[PASSAGE TO READ — start]

1 year, 3 months ago from Chicago Tribune

Cullerton’s comments come less than two months after the state approved a massive plan to deal with the $100 billion pension debt for state workers, university employees and teachers outside Chicago

From from Chicago Tribune:

With Chicago staring at a deadline for coming to grips with a $29 billion pension debt for teachers and public safety workers, Illinois Senate President John Cullerton is urging unions to help negotiate an agreement on retirement benefits lest lawmakers act on their own.

But Cullerton, in a Tuesday interview ahead of next week’s new legislative session, also said that coming up with a deal on city police and firefighter pensions could be very complicated since fixes applied to other government worker pension systems wouldn’t apply.

“The pensions for Chicago is a real major issue which we have to deal with because if we don’t, we’ve got built in triggers that would require dramatic increases in contributions into those pension funds,” the Northwest Side Democrat said. “It’s a crisis if we don’t do anything.”

Cullerton and House Speaker Michael Madigan helped build in those city pension triggers by passing a 2010 law requiring increased payments for public safety pensions.

Cullerton’s comments Tuesday come less than two months after state legislators and Democratic Gov. Pat Quinn approved a massive plan to deal with the state’s $100 billion pension debt for state workers, university employees and teachers outside Chicago. Those changes involve curbing cost-of-living increases and increasing retirement ages for workers while also lessening employees’ contributions to their retirement system. The law is being challenged in court by worker and retiree groups over its constitutionality.

Without quick changes in state law, Chicago Public Schools face a $612 million payment for teacher pensions for the budget year that ends June 30, about triple what they had been, Cullerton said. At the same time, payments for police and fire pensions will increase by nearly $600 million next year.

At one point last year, Cullerton proposed a measure to delay increased city payments to police and fire pensions until 2018. The plan also would push back the need for large-scale increases in city funding for those pensions until 2022, buying Mayor Rahm Emanuel even more time.

Cullerton said that proposal was designed to get people to the negotiating table and not to delay the day of reckoning.

[PASSAGE TO READ — finish]

• TASKS TO CARRY OUT
[a] Reproduce the pension article word for word, starting at "Cullerton’s comments come" and ending at "systems wouldn’t apply.".
[b] In the pension article, how large is the pension debt for Chicago's teachers and public safety workers?

[EXTRACTED INFORMATION — start]

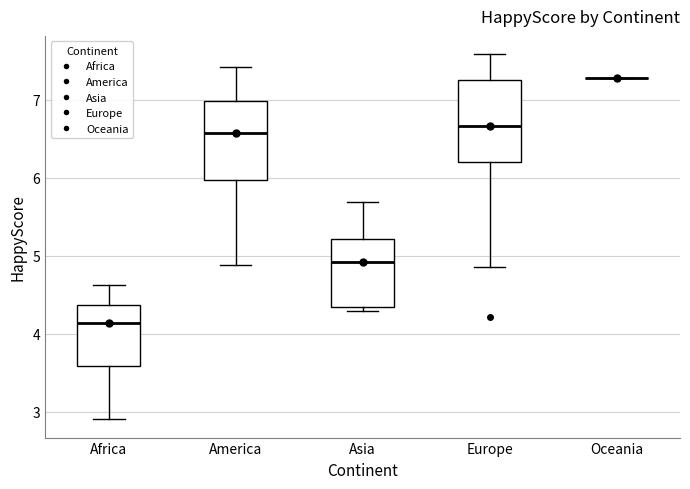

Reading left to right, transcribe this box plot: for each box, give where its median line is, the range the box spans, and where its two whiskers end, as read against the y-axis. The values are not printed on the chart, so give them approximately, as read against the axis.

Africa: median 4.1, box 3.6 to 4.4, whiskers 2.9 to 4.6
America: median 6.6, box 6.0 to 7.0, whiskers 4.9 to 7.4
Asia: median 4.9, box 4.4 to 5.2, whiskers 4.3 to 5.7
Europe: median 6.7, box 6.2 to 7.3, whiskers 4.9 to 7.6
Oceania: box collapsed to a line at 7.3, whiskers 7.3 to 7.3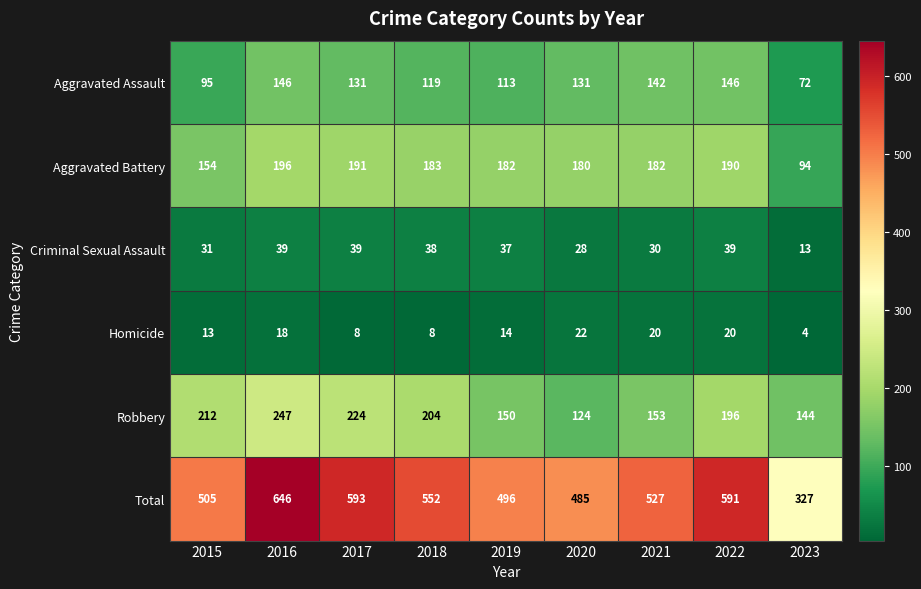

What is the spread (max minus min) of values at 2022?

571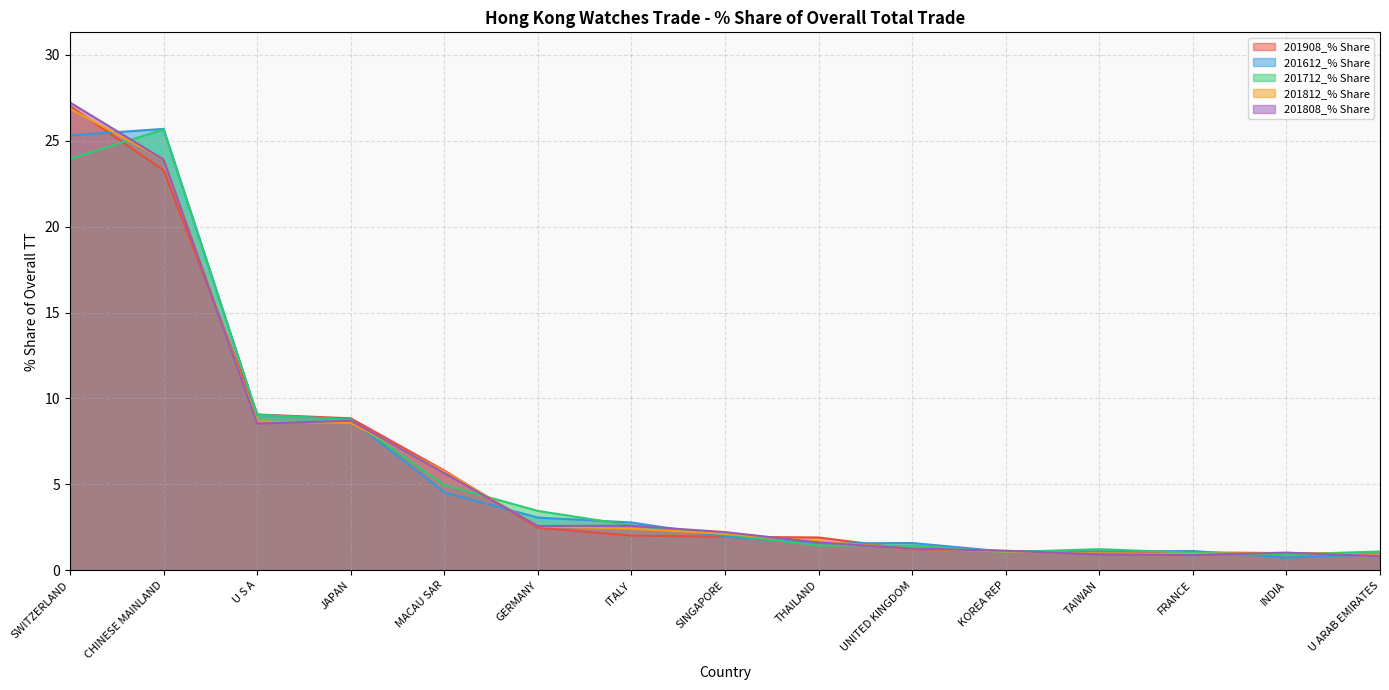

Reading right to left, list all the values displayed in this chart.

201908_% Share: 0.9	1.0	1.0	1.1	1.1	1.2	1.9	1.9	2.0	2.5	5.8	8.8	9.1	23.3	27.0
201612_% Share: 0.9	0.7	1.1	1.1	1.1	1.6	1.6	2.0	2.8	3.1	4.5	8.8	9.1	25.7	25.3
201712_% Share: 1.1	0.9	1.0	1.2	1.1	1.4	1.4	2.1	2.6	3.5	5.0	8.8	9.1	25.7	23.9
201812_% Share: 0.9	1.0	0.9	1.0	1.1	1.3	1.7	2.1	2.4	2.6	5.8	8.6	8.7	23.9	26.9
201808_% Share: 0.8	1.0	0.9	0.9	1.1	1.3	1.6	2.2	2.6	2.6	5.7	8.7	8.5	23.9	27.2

[EXTRACTED INFORMATION — finish]

• ANSWERS TO THE EXERCISES
[a]
Cullerton’s comments come less than two months after the state approved a massive plan to deal with the $100 billion pension debt for state workers, university employees and teachers outside Chicago

From from Chicago Tribune:

With Chicago staring at a deadline for coming to grips with a $29 billion pension debt for teachers and public safety workers, Illinois Senate President John Cullerton is urging unions to help negotiate an agreement on retirement benefits lest lawmakers act on their own.

But Cullerton, in a Tuesday interview ahead of next week’s new legislative session, also said that coming up with a deal on city police and firefighter pensions could be very complicated since fixes applied to other government worker pension systems wouldn’t apply.

[b] $29 billion.